Ask for a former CEO or founder they reported to. The reference should confirm they built and delivered, not just managed.
- What number did they own, and did they actually hit it?
- Did they build the growth engine, or inherit and maintain one?
- How did they handle a quarter when growth stalled?
- Could they lead and influence cross-functionally — sales, product, the board?
- Would you hire them again, today? (Listen for the pause.)
- Confirm comp expectations early, including any variable/bonus tied to growth targets.
- Clarify scope and mandate: budget, team, and the metric they'll own.
- Run references with founders before the verbal offer.
- Sell the growth path: a real mandate to build, equity upside, a seat at the GTM table.
- Move fast — senior bilingual growth operators are scarce and field multiple offers.
Weighted scorecard + LATAM salary bands
Strategic growth ability and ownership of a real number carry the most weight; this is a leadership seat, not an execution role.
Score independently, then reconcile. Favor the leader who has built an engine and owned a number over the one with the most polished channel tactics.
| Dimension | Weight | What it measures |
|---|---|---|
| Growth strategy & funnel mastery | 30% | Diagnoses constraints, builds full-funnel engines, owns unit economics |
| Ownership & results | 25% | Owned and delivered a real pipeline/CAC/ARR number |
| Experimentation & execution | 15% | Disciplined test cadence, prioritization, kills losers fast |
| Leadership & cross-functional influence | 20% | Leads a team, aligns sales/product, communicates to the board |
| English fluency (B2+) | 10% | Executive-level communication with a US team and buyers |
| Total | 100% | Weighted hiring decision |
Reflects what US SaaS companies pay senior LATAM growth leaders in 2026. A proven track record of scaling SaaS and owning revenue pushes to the top of each band; variable comp is often layered on.

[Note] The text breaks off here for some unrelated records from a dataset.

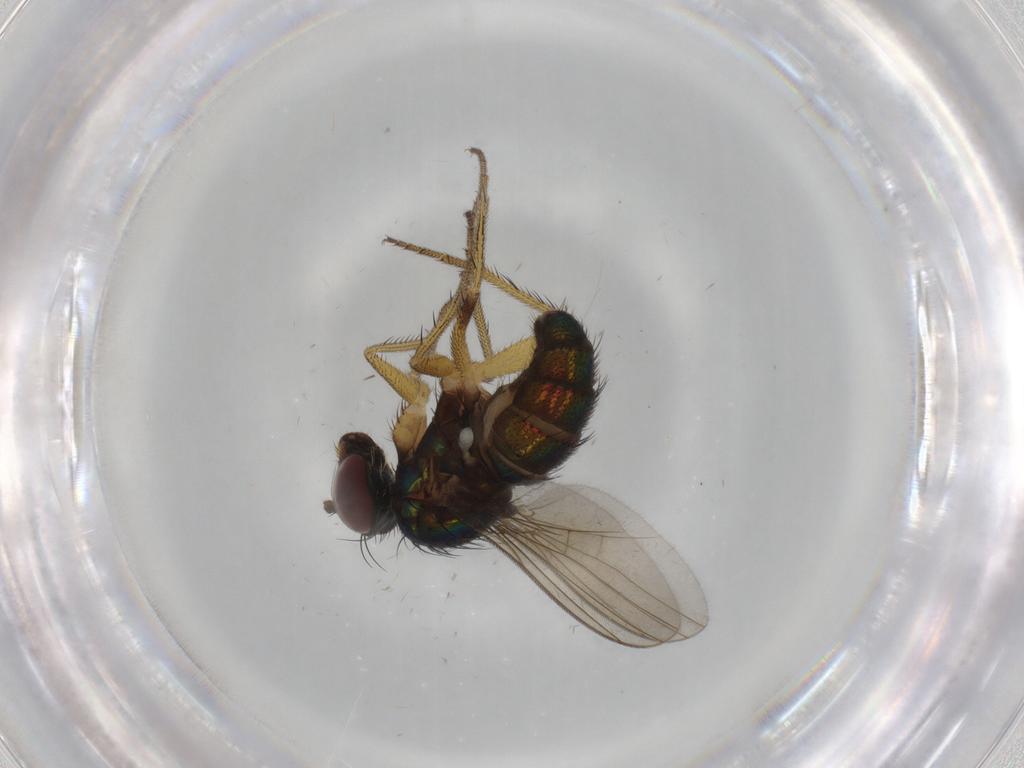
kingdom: Animalia
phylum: Arthropoda
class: Insecta
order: Diptera
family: Dolichopodidae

| Country | Junior | Mid | Senior |
|---|---|---|---|
| Brazil | $30k–$45k | $55k–$80k | $90k–$130k |
| Argentina | $30k–$45k | $55k–$80k | $90k–$130k |
| Colombia | $28k–$42k | $50k–$74k | $82k–$118k |
| Mexico | $28k–$42k | $50k–$74k | $82k–$120k |
| Chile | $32k–$46k | $56k–$82k | $92k–$132k |
Reality check: A US Head of Growth at a funded SaaS company runs $160k–$250k+ base plus variable and equity. A proven LATAM growth leader lands around 40–55% of base for comparable scope, with strong US-market operators at the top of the range. Title here means little — weight what they built and the number they owned far above the words on the résumé.